What is a good credit score?
Your credit score gives you an idea of how companies may view you when you apply
for credit.
A higher score means lenders see you as lower risk. So, a good score will be good news if you’re hoping to
get a new credit card, apply for a loan, or even a mortgage. Whatever you need credit for,
making sure your score’s good, or even better excellent, means you’re more likely to be accepted, and offered better
rates. Here, we’ll take a look at what a good credit score is, how it’s calculated, and what factors make it ‘good’.
No ‘magic’ number
There’s no ‘magic’ number when it comes to your score. Different companies will be looking for different things in
potential customers, so while you may be one lender’s cup of tea, you may not tick all the boxes for another. We provide
a score from between 0-1250 and consider a ‘good’ score to be anywhere between 861 and 1000, with ‘fair’ or average
between 641 and 860. Before you apply for credit, it’s a really good idea to check your free Experian Credit Score, so
you can make more informed choices when it comes to applying for credit.
How is a credit score calculated?
Whenever you apply for credit, lenders will look at information from your credit report, application form, plus any
information they hold on you (if you’re an existing customer). All this data is then used to calculate your credit
score. Every lender has a different way of calculating it, largely because they all have access to different information
but they also have different lending criteria.
Generally, the higher your score, the better your chances of being accepted for credit, at the best rates.
Credit reference agencies (also known as CRAs) like
ourselves, calculate a version of your credit score. How each CRA calculates this varies but there are certain factors
they all consider, including - how much you owe, how often you apply for credit, and whether your payments are made on
time.
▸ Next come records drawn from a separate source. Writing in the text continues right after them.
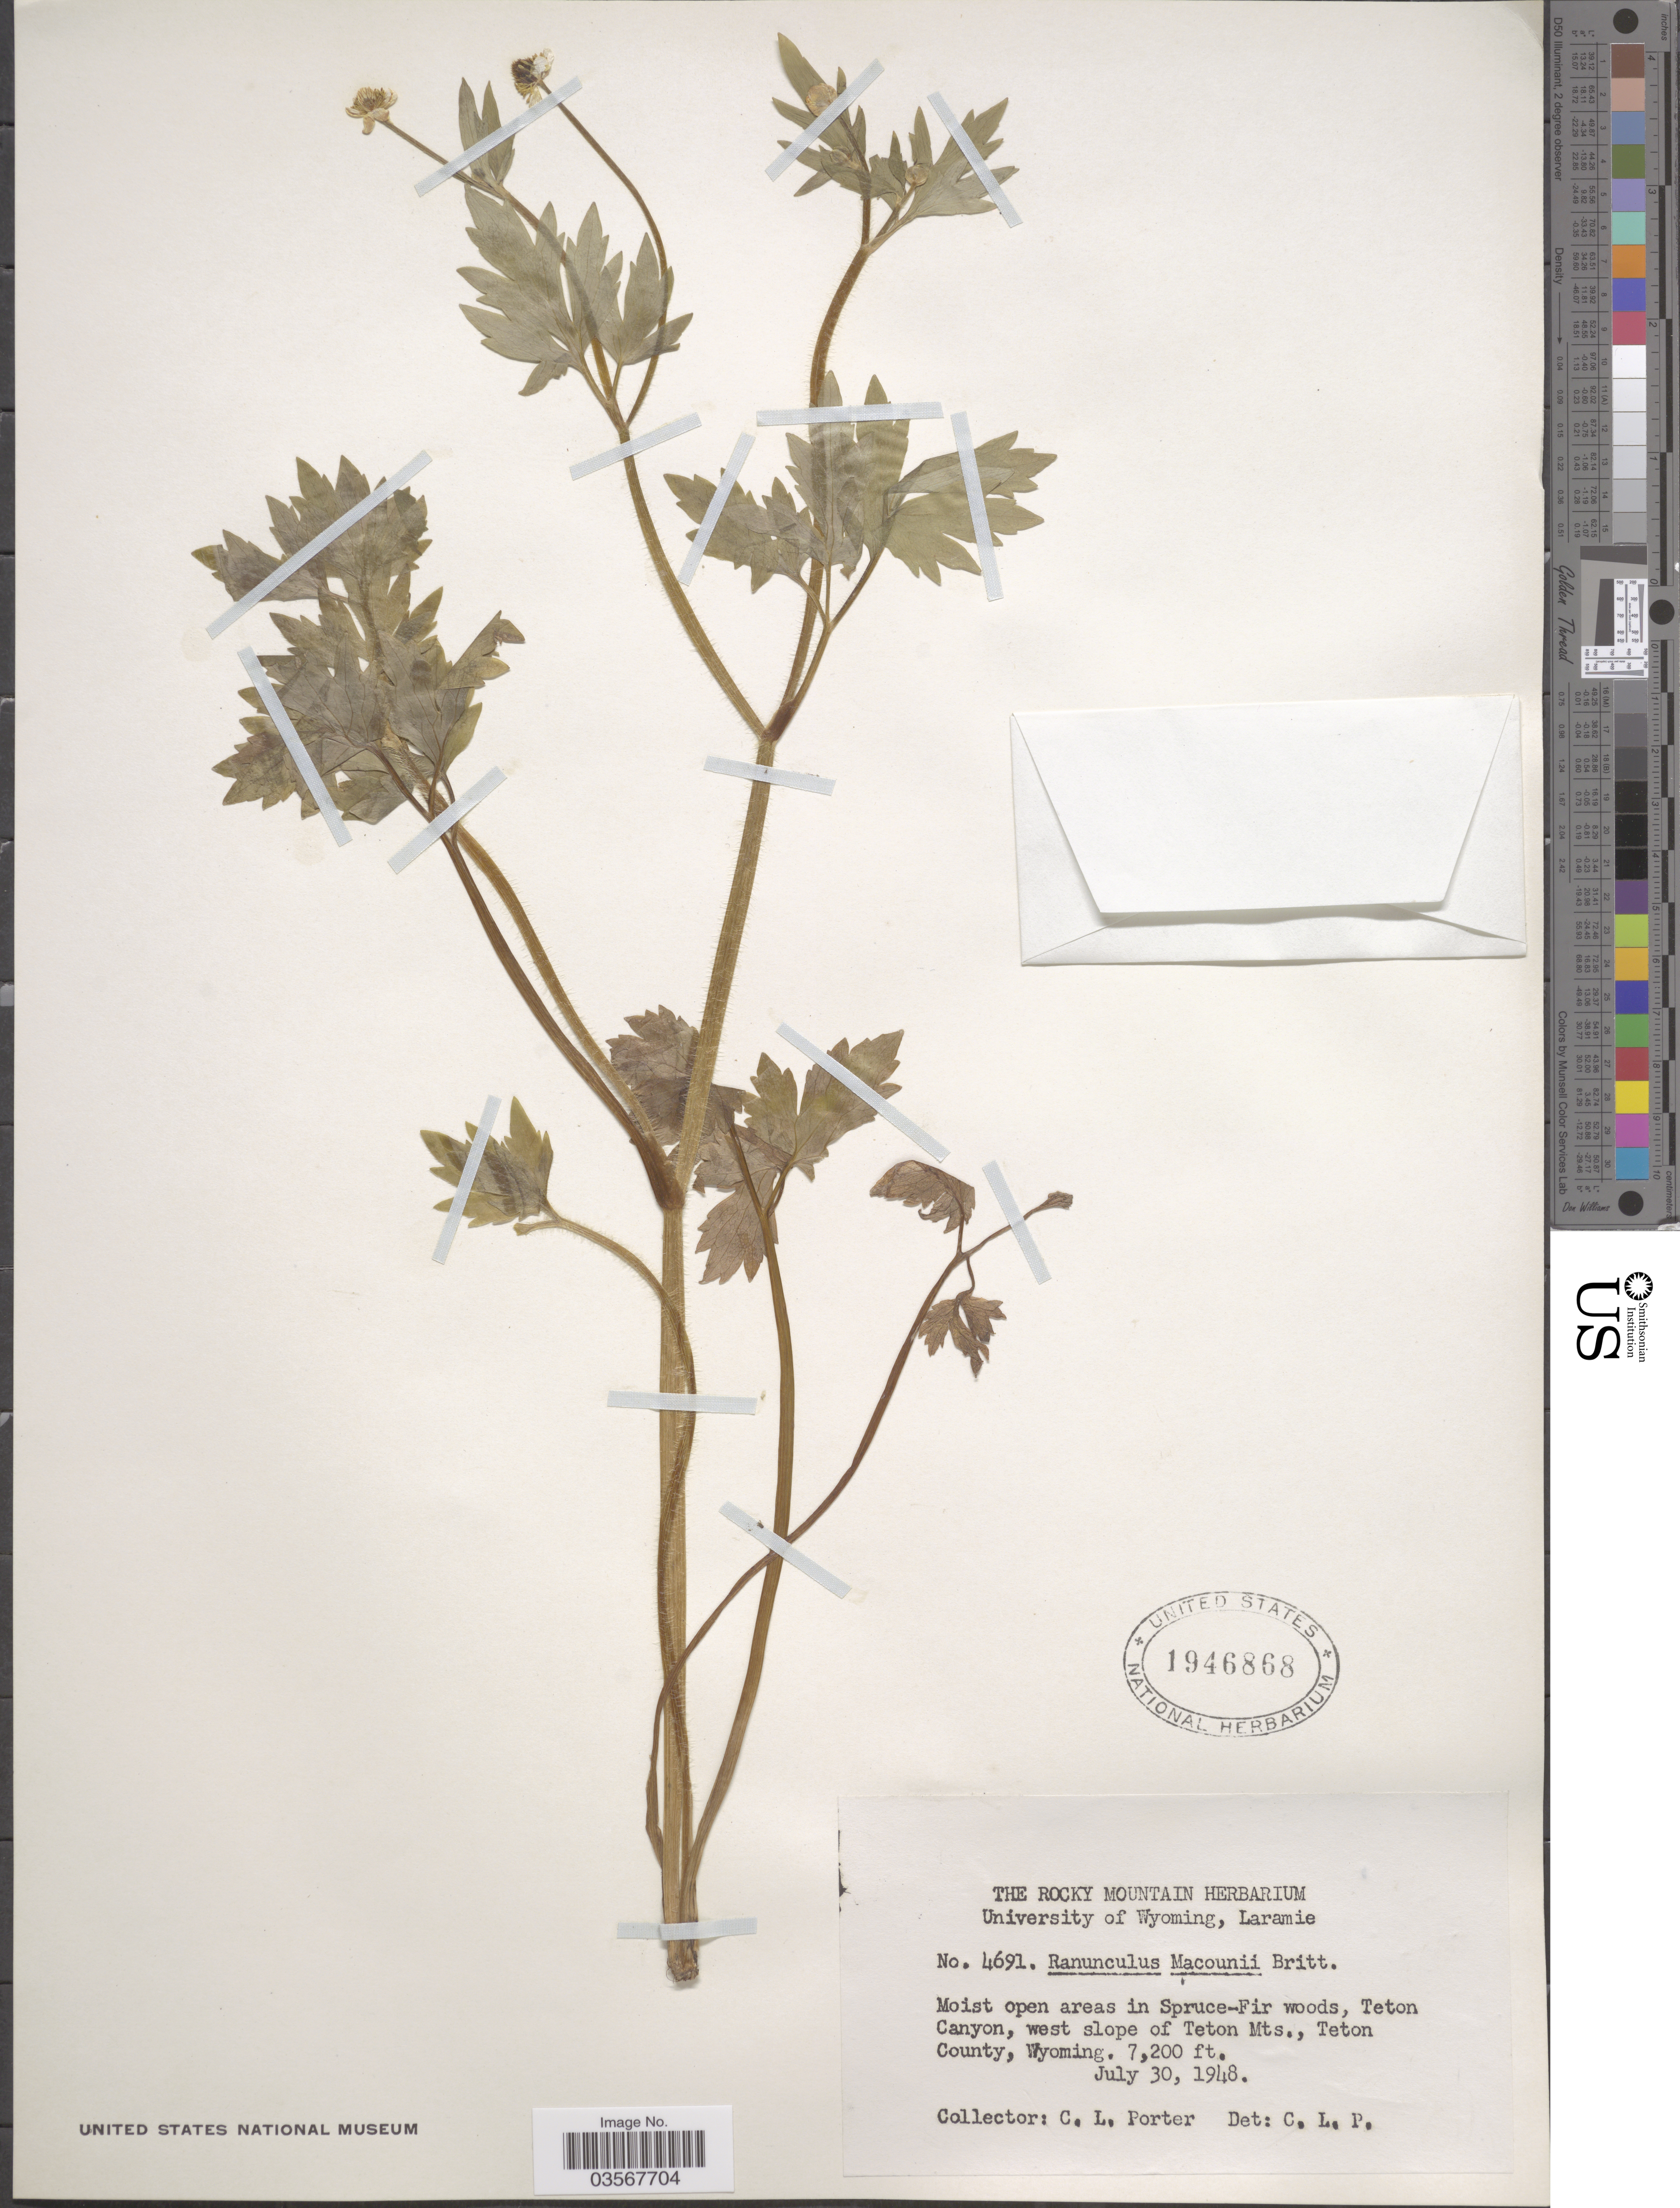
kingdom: Plantae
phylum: Tracheophyta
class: Magnoliopsida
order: Ranunculales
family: Ranunculaceae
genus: Ranunculus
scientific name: Ranunculus macounii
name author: Britton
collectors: C. L. Porter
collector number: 4691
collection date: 1948-07-30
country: United States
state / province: Wyoming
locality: Teton Canyon, west slope of Teton Mts., Teton County.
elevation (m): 2195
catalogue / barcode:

You can read more about the factors that influence your score in our guide to
what affects your score.
Get your Credit Score with Experian
How can you get a good credit score?
There are plenty of things you can do to help improve your score, but it
can take time and patience, and some will-power too.
Ways to improve your score:
- Register on the electoral roll at your current address. This helps companies confirm your identity.
- Build up your credit history. If you have little or no credit history it can be difficult for companies to score you,
which can result in a lower score. Thankfully, there are some relatively simple steps you can take in order to
build up your credit history.
- Pay your accounts on time and in full each month. This shows lenders you’re a safe bet and can handle credit
responsibly.
- Keep your credit utilisation low. This is the percentage of your credit limit you actually use. For example, if you
have a limit of £3000 and you’ve used £1500 of it, your credit utilisation is 50%. A lower percentage is usually seen
in a positive light and should help your score go up. To help improve your Experian Credit Score, try to keep your
credit utilisation at 25%.
- Sign up to Experian Boost and see if you could raise your score instantly. By
securely connecting your current account to your Experian account, you can show us how well you manage your money.
We’ll look for examples of your responsible financial behaviour, such as paying your Netflix, Spotify and Council Tax
on time, and paying into savings or investment accounts.
Once you’ve got your score where you want it to be, here’s our tips on how to keep it healthy:
- Limit the number of credit applications you make. Don’t be tempted to make too many in a short space of time as this
can make lenders view you as overly reliant on credit, and a higher risk. Each application you make will record a hard
search on your credit report. Companies can see this, so it’s a good idea to space any applications out.
- Close unused accounts. If the amount of credit available to you is too high, lenders may think you won’t be able to
handle any more.
- Keep up with your payments. Delinquent and defaulted accounts will harm your score. Accounts are labelled delinquent
when you’re late on payments, and defaulted accounts are when your relationship with the company has broken down due
to several missed payments.
- Only borrow what you know you can afford. If you get into trouble with debt that leads to
CCJs, IVAs or even
bankruptcy, these will stay on your credit report for up to six years and will
damage your score.
- Keep an eye out for fraudsters. Their activity could hurt your score badly. So, try to check your credit report - free
on the Experian App - for any suspicious signs.